O poder do autocuidado
Atingir os 50 anos é um marco de conquistas e maturidade, mas também exige atenção redobrada a alguns problemas que surgem com mais frequência com o avançar dos anos. Envelhecer com saúde e autonomia é o desejo das pessoas e, felizmente, é uma meta possível com os cuidados certos. O segredo está na prevenção, no autocuidado e em escolhas que promovem saúde e longevidade.
A qualidade de vida após os 50 depende de decisões diárias que impactam o corpo e a mente. Neste artigo, você vai conhecer os principais desafios de saúde dessa fase, como preveni-los e quais cuidados são indispensáveis para garantir bem-estar e vitalidade.
Quais são os principais problemas de saúde após os 50 anos?
O envelhecimento traz mudanças naturais ao corpo, tornando algumas doenças mais frequentes. Segundo o Estudo Longitudinal de Saúde dos Idosos Brasileiros (1), cerca de 70% das pessoas com mais de 50 anos convivem com ao menos uma doença crônica, e o ministério da saúde (2) sinaliza que 37% deste grupo convive diariamente com dores crônicas.
Os problemas de saúde mais comuns incluem:
1. Hipertensão Arterial
A pressão alta é a condição mais comum nessa faixa etária.
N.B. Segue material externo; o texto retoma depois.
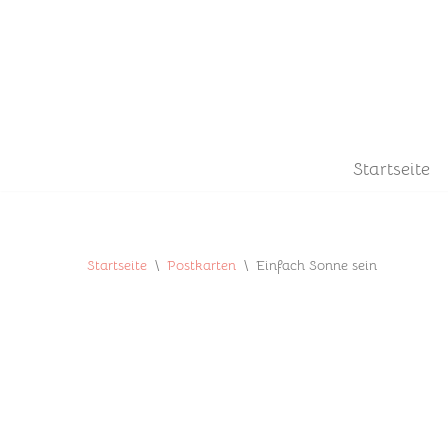
Zum
Inhalt
springen
Startseite
Startseite
\
Postkarten
\
Einfach Sonne sein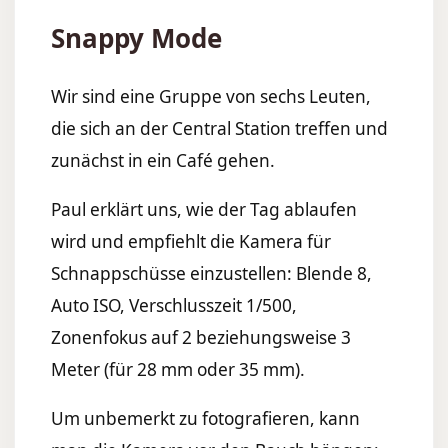
Snappy Mode
Wir sind eine Gruppe von sechs Leuten,
die sich an der Central Station treffen und
zunächst in ein Café gehen.
Paul erklärt uns, wie der Tag ablaufen
wird und empfiehlt die Kamera für
Schnappschüsse einzustellen: Blende 8,
Auto ISO, Verschlusszeit 1/500,
Zonenfokus auf 2 beziehungsweise 3
Meter (für 28 mm oder 35 mm).
Um unbemerkt zu fotografieren, kann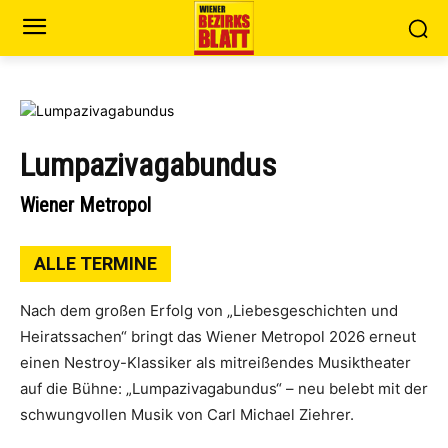
Lumpazivagabundus
Wiener Metropol
ALLE TERMINE
Nach dem großen Erfolg von „Liebesgeschichten und
Heiratssachen“ bringt das Wiener Metropol 2026 erneut
einen Nestroy-Klassiker als mitreißendes Musiktheater
auf die Bühne: „Lumpazivagabundus“ – neu belebt mit der
schwungvollen Musik von Carl Michael Ziehrer.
Resulta principalmente do envelhecimento arterial, sedentarismo, obesidade, má alimentação e tabagismo.
Riscos:
Pode evoluir para AVC, insuficiência cardíaca, infarto e demência vascular.
Como se prevenir:
- Adote uma alimentação com baixo teor de sal e rica em vegetais, grãos integrais e frutas.
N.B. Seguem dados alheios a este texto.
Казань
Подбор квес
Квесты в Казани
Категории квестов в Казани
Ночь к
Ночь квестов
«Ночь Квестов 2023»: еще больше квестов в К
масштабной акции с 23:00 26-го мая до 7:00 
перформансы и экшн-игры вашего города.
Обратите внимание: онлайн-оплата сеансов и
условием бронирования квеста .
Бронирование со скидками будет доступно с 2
- Pratique atividades físicas aeróbicas regularmente (caminhada, bicicleta, natação).
- Mantenha o peso corporal ideal (ou próximo disso).
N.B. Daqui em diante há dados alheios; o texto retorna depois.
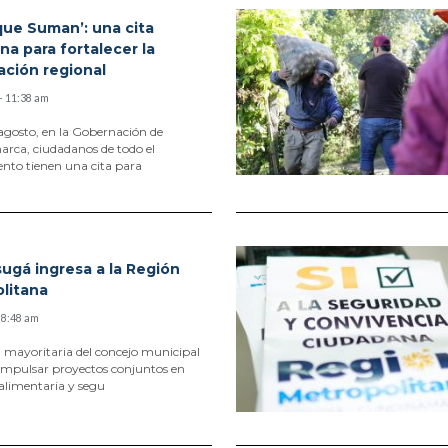
que Suman’: una cita
na para fortalecer la
ación regional
- 11:38 am
 agosto, en la Gobernación de
rca, ciudadanos de todo el
nto tienen una cita para
ugá ingresa a la Región
litana
- 8:48 am
n mayoritaria del concejo municipal
impulsar proyectos conjuntos en
alimentaria y segu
- Realize uma aferição da pressão arterial regularmente.
- Evite o consumo de álcool e cigarro.
2. Doenças da Coluna / Lombalgia Crônica
A dor nas costas é o segundo problema mais frequente. Pode surgir por má postura, desgaste dos discos, sedentarismo ou obesidade.
Riscos:
Limitação de mobilidade e dor crônica
Como se prevenir:
- Invista em exercícios posturais (pilates, alongamento, RPG).
- Fortaleça os músculos abdominais e lombares.
- Evite sobrepeso para reduzir a carga sobre a coluna.
- Faça acompanhamento com ortopedista ou com fisioterapeuta.
- Evite o sedentarismo – mexa-se!
3. Dislipidemia / Colesterol Alto
Estima-se que pelo menos entre 20% e 27% dos brasileiros acima de 50 apresentam colesterol alto, um problema bastante comum e associado diretamente ao suprimento de sangue para órgãos essenciais, como o coração e o cérebro.
Riscos:
Gera doenças cardiovasculares, e aumenta o risco de infarto e AVC.
Como se prevenir:
- Reduza o consumo de gorduras saturadas e alimentos ultraprocessados.
- Inclua fibras solúveis (aveia, leguminosas) na dieta.
- Pratique exercícios regularmente.
- Controle seu peso.
- Realize check-ups anuais para acompanhar os níveis lipídicos.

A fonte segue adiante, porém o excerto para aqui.